Urban Reef

Design for bio-inclusive cities

Urban Reef views the city as a living landscape, a reef. Bio-inclusive cities offer habitats not only to humans but to all kinds of life. But non-human interests are often forgotten. Porous spaces and microclimates improve city ecology. These algorithm generated, 3D printed ‘reefs’ absorb water and heat. 

3D printed reefs

About Urban Reef

Urban Reef is an adventurous startup that researches, develops and designs for the bio-inclusive city.

Bio-inclusive: Including all life in design
The city is a shelter for all life, not just humans. Urban Reef questions the human relationship with nature: it is not to control, deny or fix the environment, but rather to stimulate its diversity and dynamics. By designing with microclimatic refuges Urban Reef contributes to habitats for spontaneous growth. To live together with multiple species on planet Earth we (humans) need to give more space to wilderness in cities: both physically and in our collective thought.

The city ís a living reef
Urban Reef sees the city as a living landscape, a reef. Through research, design, technology and theory they develop samples of the bio-inclusive city. The wilderness-stimulating prototypes are called Reefs. Reefs are labyrinths of shelters generated by algorithms inspired by natural growth and are 3D printed with (living) materials. With capillary abilities Reefs can absorb (rain)water, reduce urban heat effect and provide a diversity of micro-climates and nutrients, thus creating more opportunities for organisms to live in the city while contributing to climate adaptation. Humans can connect with the reefs both through senses and integrated sensors.

Research about material, form and life
Different labs research the development of Reefs: the Living Material Lab, the Natural Growth Lab and the Design & Interaction Lab.  The Living Material Lab consists of experiments with (natural) materials to use for 3D printing. To develop a material that is porous, sustainable and bio-receptive, Urban Reef conducts numerous experiments with bio-materials. It takes time, effort and an open mind towards failure to experiment with recipes and a variety of ingredients.

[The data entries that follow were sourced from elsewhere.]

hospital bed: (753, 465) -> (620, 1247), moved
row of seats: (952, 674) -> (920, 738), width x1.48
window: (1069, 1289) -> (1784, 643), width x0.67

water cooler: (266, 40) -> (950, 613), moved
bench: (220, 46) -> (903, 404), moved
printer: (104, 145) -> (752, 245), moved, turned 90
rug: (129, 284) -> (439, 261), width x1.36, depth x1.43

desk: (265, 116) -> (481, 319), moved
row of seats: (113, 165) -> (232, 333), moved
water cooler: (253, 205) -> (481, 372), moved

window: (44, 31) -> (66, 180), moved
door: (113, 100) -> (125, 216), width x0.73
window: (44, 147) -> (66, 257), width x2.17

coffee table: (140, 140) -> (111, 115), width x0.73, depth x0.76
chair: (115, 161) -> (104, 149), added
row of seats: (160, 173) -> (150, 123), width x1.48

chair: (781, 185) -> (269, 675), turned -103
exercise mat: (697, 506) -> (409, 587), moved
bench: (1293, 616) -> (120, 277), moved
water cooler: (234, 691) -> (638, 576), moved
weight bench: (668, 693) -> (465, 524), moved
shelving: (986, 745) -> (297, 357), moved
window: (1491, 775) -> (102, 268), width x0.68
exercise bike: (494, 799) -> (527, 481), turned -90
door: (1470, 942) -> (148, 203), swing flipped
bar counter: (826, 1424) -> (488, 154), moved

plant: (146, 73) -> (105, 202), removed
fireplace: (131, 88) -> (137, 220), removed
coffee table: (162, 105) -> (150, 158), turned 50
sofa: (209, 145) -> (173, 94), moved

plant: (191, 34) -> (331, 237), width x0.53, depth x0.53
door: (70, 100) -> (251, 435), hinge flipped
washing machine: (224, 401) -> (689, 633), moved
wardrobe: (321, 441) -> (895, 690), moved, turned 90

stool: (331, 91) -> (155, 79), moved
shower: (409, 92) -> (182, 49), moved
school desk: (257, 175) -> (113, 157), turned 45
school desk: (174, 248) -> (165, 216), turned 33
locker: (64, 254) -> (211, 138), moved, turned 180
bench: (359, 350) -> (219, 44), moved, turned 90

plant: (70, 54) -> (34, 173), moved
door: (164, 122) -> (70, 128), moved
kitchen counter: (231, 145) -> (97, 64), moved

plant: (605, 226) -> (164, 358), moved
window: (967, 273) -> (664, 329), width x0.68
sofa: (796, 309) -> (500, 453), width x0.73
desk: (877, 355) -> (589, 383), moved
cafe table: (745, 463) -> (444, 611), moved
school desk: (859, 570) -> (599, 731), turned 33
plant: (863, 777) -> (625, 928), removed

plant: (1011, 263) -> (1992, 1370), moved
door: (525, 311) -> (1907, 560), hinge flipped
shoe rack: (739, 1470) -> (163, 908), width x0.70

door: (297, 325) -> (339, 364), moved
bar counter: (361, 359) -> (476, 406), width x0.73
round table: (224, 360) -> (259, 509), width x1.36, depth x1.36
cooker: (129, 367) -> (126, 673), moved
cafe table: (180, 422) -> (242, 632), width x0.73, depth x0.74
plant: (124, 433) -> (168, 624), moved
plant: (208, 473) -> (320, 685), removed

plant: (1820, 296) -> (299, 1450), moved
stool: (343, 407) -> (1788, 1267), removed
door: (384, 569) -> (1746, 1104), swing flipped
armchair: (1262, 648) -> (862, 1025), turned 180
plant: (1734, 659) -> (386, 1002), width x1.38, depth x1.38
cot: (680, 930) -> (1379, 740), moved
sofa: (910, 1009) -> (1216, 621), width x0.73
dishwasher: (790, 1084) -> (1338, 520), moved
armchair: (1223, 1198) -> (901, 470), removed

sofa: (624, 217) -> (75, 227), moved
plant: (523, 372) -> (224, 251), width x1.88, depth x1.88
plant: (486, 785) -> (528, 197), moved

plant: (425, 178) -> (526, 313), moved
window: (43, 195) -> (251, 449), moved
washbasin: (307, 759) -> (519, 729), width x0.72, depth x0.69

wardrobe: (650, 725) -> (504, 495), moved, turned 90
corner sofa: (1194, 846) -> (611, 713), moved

In the lab, coffee, mycelium, seeds, paper and dredge are mixed to experiment with all kinds of strengths, thicknesses and structures. The Natural Growth lab deepens in on the way materials, shapes and physical conditions play a role for communities of organisms to thrive. The Design & Interaction lab seeks out to ideate, visualise and prototype the reefs for growing the bio-inclusive city. It includes philosophical theory, computational design and prototyping with 3D printing techniques.

Zoo reef

Prototypes in development
At this moment, two concepts are under development. Zoo Reef is primarily intended to enhance fountains in urban areas. The prototype has 3D-printed structures that form a labyrinth of cavities. By differentiating in porosity, size of spaces and orientation in relation to sun, wind and rain, different microclimates are created for biotopes in the city. The growing life in the Zoo Reef can be followed via sensors and an app. Further research is being done to develop an interactive interface, inspired by the Tamagotchi, to make the data more accessible. 

Rain Reef is a 3D printed, rain collector that disconnects a downspout from the sewer and consists of a capillary material. The complex geometry ensures that as much water as possible is absorbed into the porous material and that the variety of micro-climates increases the potential growing surface for vegetation. The rainwater stimulates biodiversity and creates a buffer. To optimize this, the rain collector anticipates the weather forecast via built-in sensors. 

Rain reef

Experimental gardens

Urban Reef is  working on test sites, experimental gardens where the reefs are implemented and iterated on the spot. The advantage of this is that various parties can remain involved in the development process and the innovation can be followed. This is hands-on experience that helps to improve the prototypes. The gardens aid in:
– developing and implementing the reefs on various spots in the city;
– measuring micro-climates using permanent sensors and tests;
– observing the organisms that dwell in and around the reefs;
– gaining insight how different cavities help create new habitats by protection from the wind, sun, rain and other organisms;
– measuring how the thermic capacity, porosity and capillarity of the material contribute to biodiversity and climate adaptation.

In 5 years 
In 5 years, Urban Reef reflects on how the experiments have worked, which helps to define materials, techniques and shapes, after which we apply them on a large scale. 

A green, dynamic environment has positive consequences for the quality of life of the city, as this forms an attractive living environment. The city can also retain more water during heavy rainfall and the heat island effect can be counteracted. 

Within the city there are many opportunities to apply the developed design strategies to other functions in the urban environment. Urban Reef can lay the foundation for a new type of architecture.